Tuesday, November 27, 2018

Sam Fender Botanique/Brussel 25/11/18

De BBC bewijst met hun jaarlijks terugkerende lijst “Sound Of (gevolgd door het lopende kalenderjaar)” al jaren dat ze de vinger nog steeds stevig aan de muziekpols heeft. Het duwtje-in-de-rug dat voor debutanten gepaard gaat met (het behalen van) de jaarlijkse longlist is vergelijkbaar met een fikse buffelstoot. Dit jaars laureate Sigrid viel, hoe sympathiek ook, wat buiten ons (muziek-) smaakcentrum maar runners up als Jade Bird en Sam Fender konden ons méér boeien. Bird viel ons in erg positieve zin op tijdens Rock Werchter en Fender wouden we eergisteren bij de aftrap van zijn eerste échte Europese toer in de Brusselse Botanique niet aan ons laten voorbijgaan.
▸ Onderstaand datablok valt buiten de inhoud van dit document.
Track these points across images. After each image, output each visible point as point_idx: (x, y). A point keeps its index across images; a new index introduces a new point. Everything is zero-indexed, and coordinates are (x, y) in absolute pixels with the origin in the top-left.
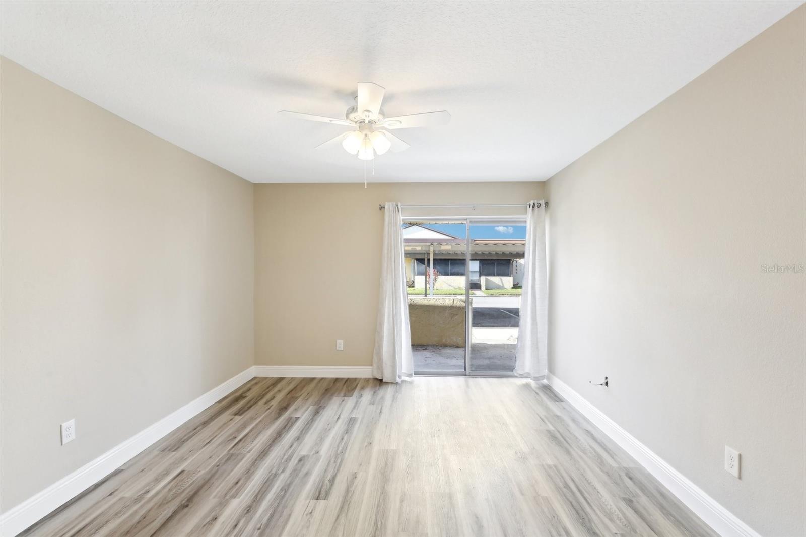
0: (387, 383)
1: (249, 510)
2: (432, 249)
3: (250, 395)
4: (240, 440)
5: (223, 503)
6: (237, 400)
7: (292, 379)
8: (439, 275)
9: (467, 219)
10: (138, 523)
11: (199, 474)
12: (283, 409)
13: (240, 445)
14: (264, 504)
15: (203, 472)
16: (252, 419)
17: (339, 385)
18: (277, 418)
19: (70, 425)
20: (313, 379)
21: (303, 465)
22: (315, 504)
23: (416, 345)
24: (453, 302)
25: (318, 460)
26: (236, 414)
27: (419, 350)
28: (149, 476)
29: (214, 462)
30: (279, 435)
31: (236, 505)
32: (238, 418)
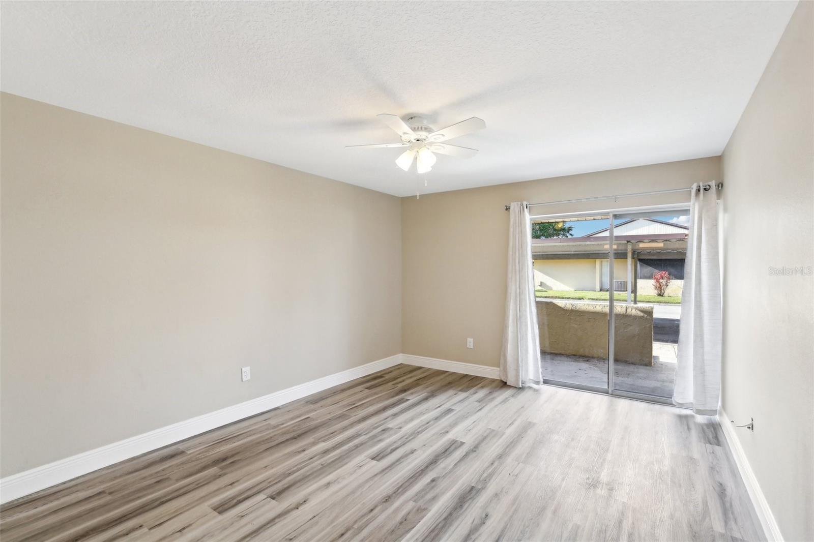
0: (510, 387)
1: (326, 452)
2: (631, 247)
3: (387, 377)
4: (356, 407)
5: (314, 444)
6: (375, 378)
7: (429, 369)
8: (672, 279)
9: (609, 213)
10: (266, 440)
11: (317, 421)
12: (404, 390)
13: (353, 410)
14: (338, 451)
15: (319, 421)
16: (376, 394)
17: (465, 380)
18: (393, 397)
19: (247, 370)
20: (446, 372)
21: (383, 433)
22: (368, 462)
23: (579, 355)
24: (626, 310)
25: (396, 433)
26: (367, 388)
27: (578, 361)
28: (291, 415)
29: (329, 417)
30: (385, 409)
31: (322, 446)
32: (367, 391)
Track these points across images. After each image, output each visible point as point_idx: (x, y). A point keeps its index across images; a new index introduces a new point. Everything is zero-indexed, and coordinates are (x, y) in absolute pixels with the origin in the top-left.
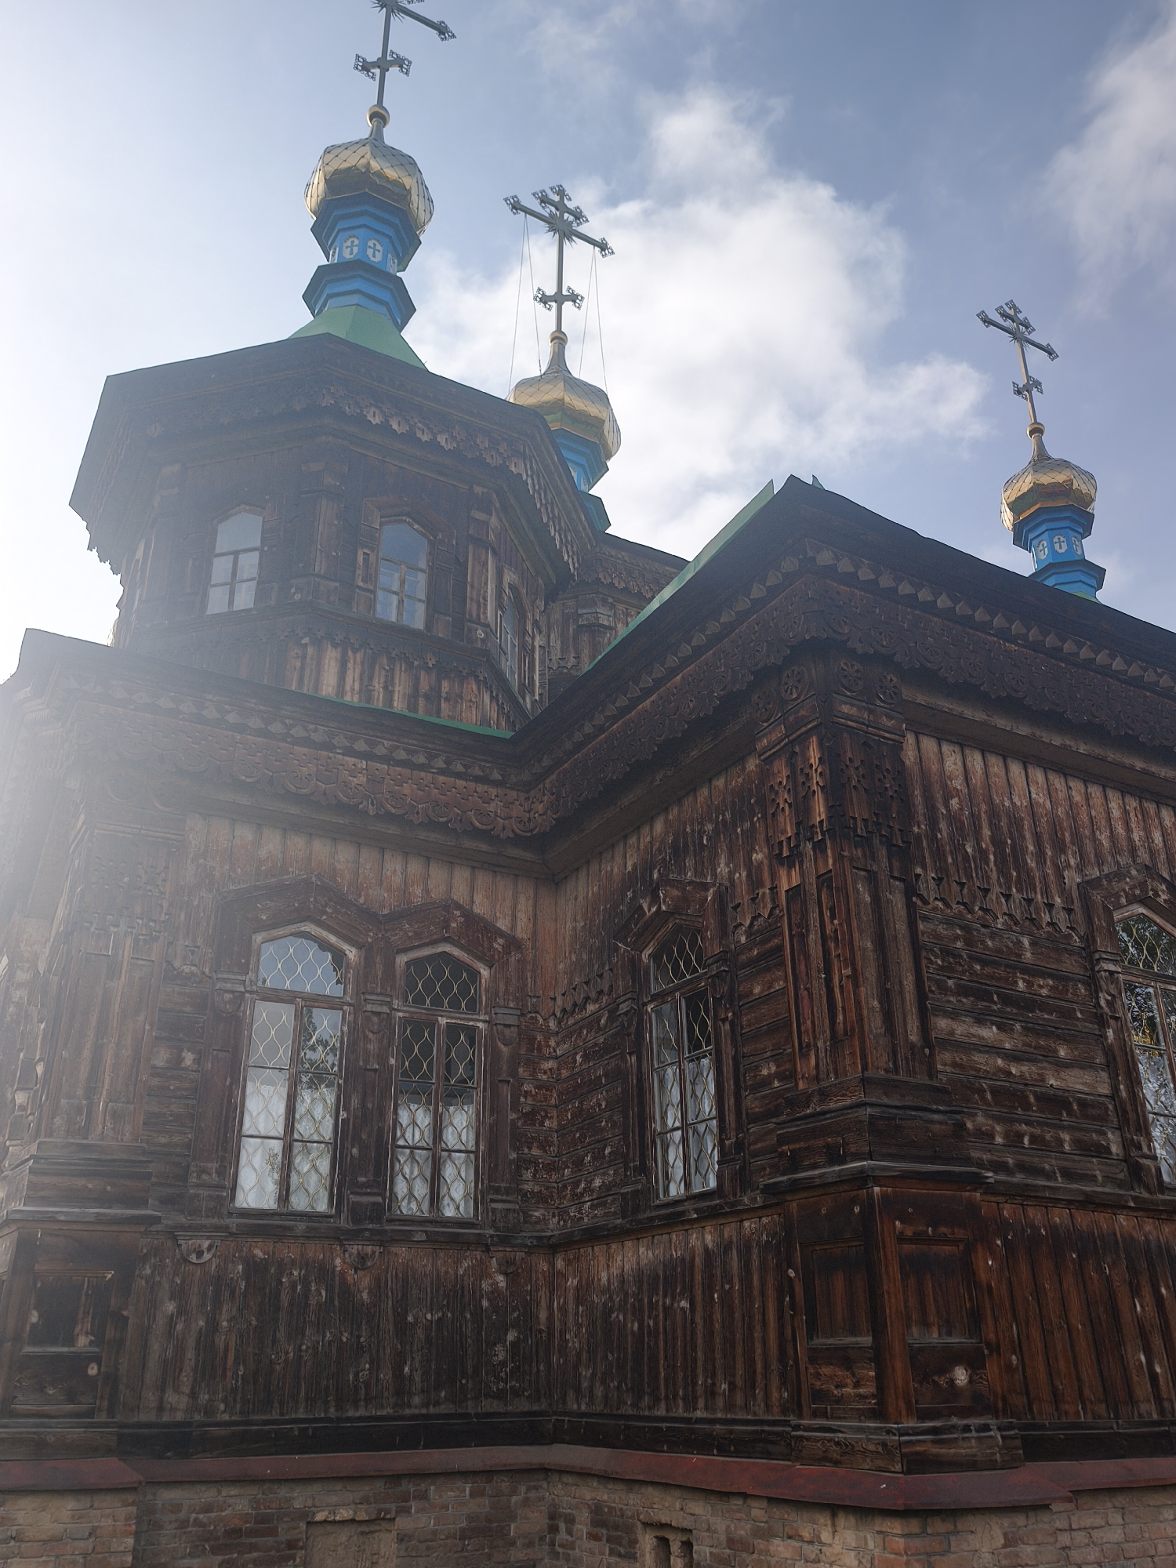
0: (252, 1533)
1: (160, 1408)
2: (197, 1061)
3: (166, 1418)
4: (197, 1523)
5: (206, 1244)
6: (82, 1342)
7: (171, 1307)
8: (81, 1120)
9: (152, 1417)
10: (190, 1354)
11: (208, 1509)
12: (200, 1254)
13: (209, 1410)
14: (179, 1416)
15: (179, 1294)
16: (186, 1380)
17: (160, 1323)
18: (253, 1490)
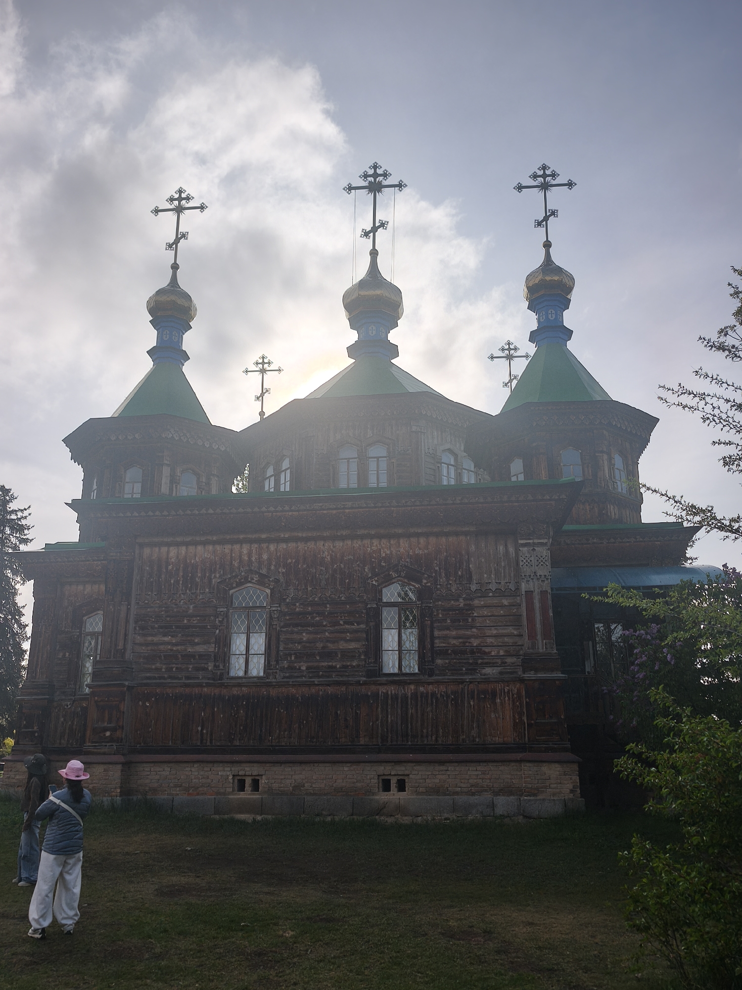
2: (69, 655)
5: (69, 703)
6: (35, 728)
8: (34, 675)
10: (67, 731)
12: (67, 706)
15: (65, 716)
17: (60, 723)
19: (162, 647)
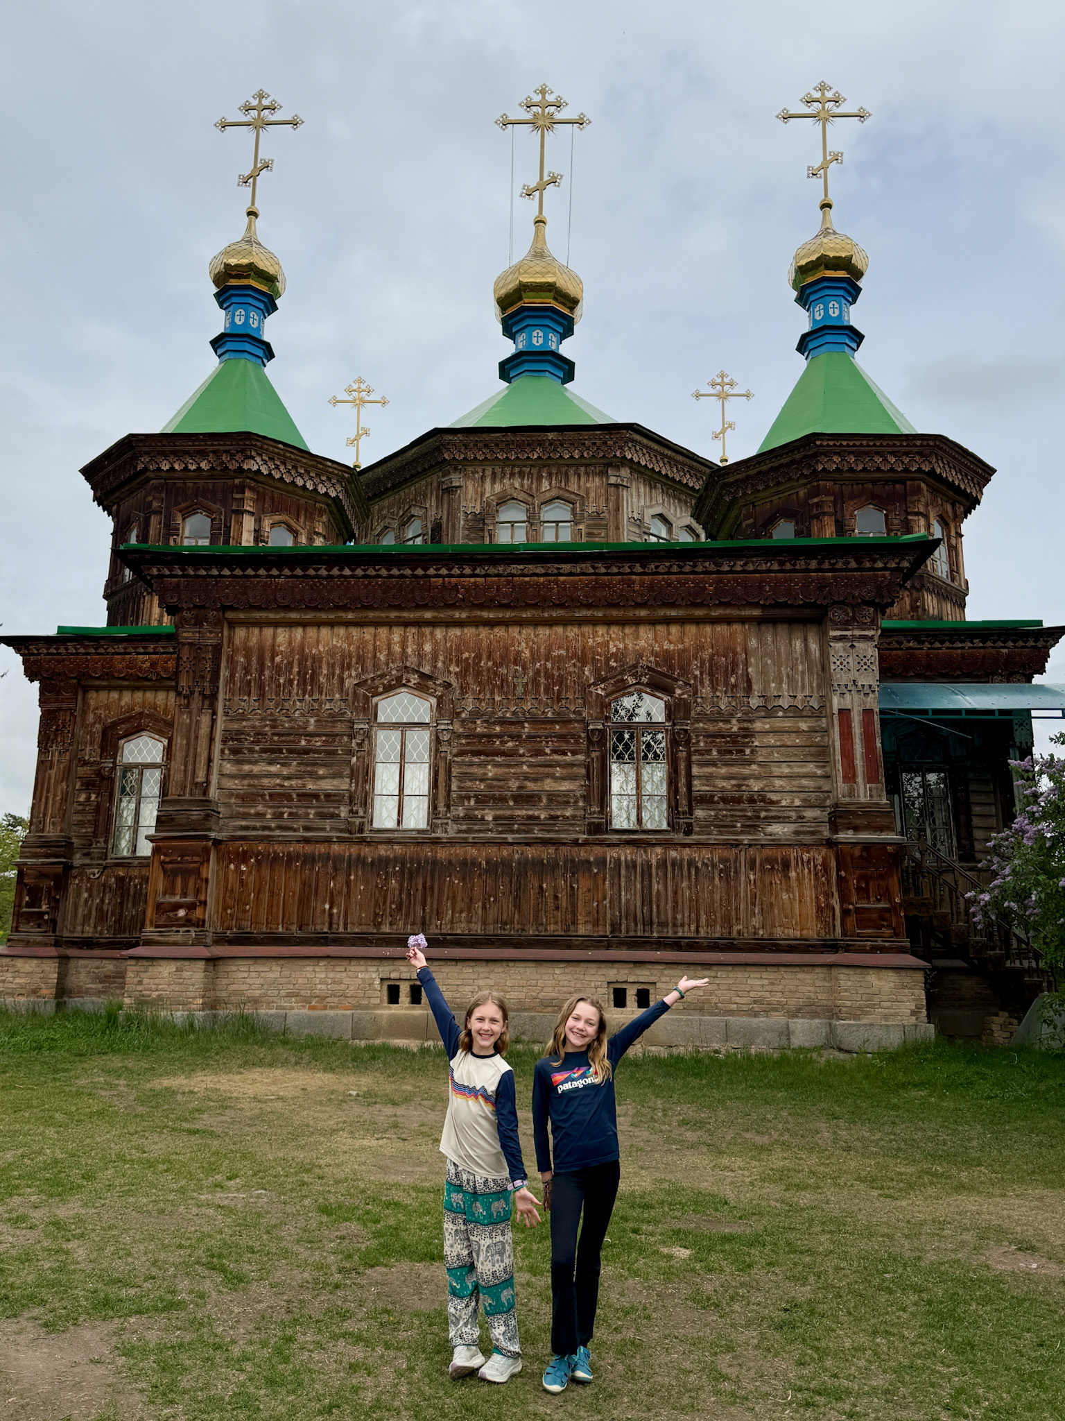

In Fender’s kielzog toert het Londense APRE mee dat in de Witlof Bar alvast niet voor een lege kelder aan de bak moest. Met frisse gitaren en hoekige ritmes moeten ze wellicht “mama en papa” zeggen tegen Foals en Coldplay waardoor een instant herkenbaarheid optrad bij het jonge volkje dat vooraan had postgevat en best enthousiast reageerde op naar een festivalzomer hunkerende songs als “Don’t you feel like heaven” en “All yours”. Het hield ook ons alvast een half uurtje langer van de bar weg, geen geringe prestatie (durven we zelf toegeven).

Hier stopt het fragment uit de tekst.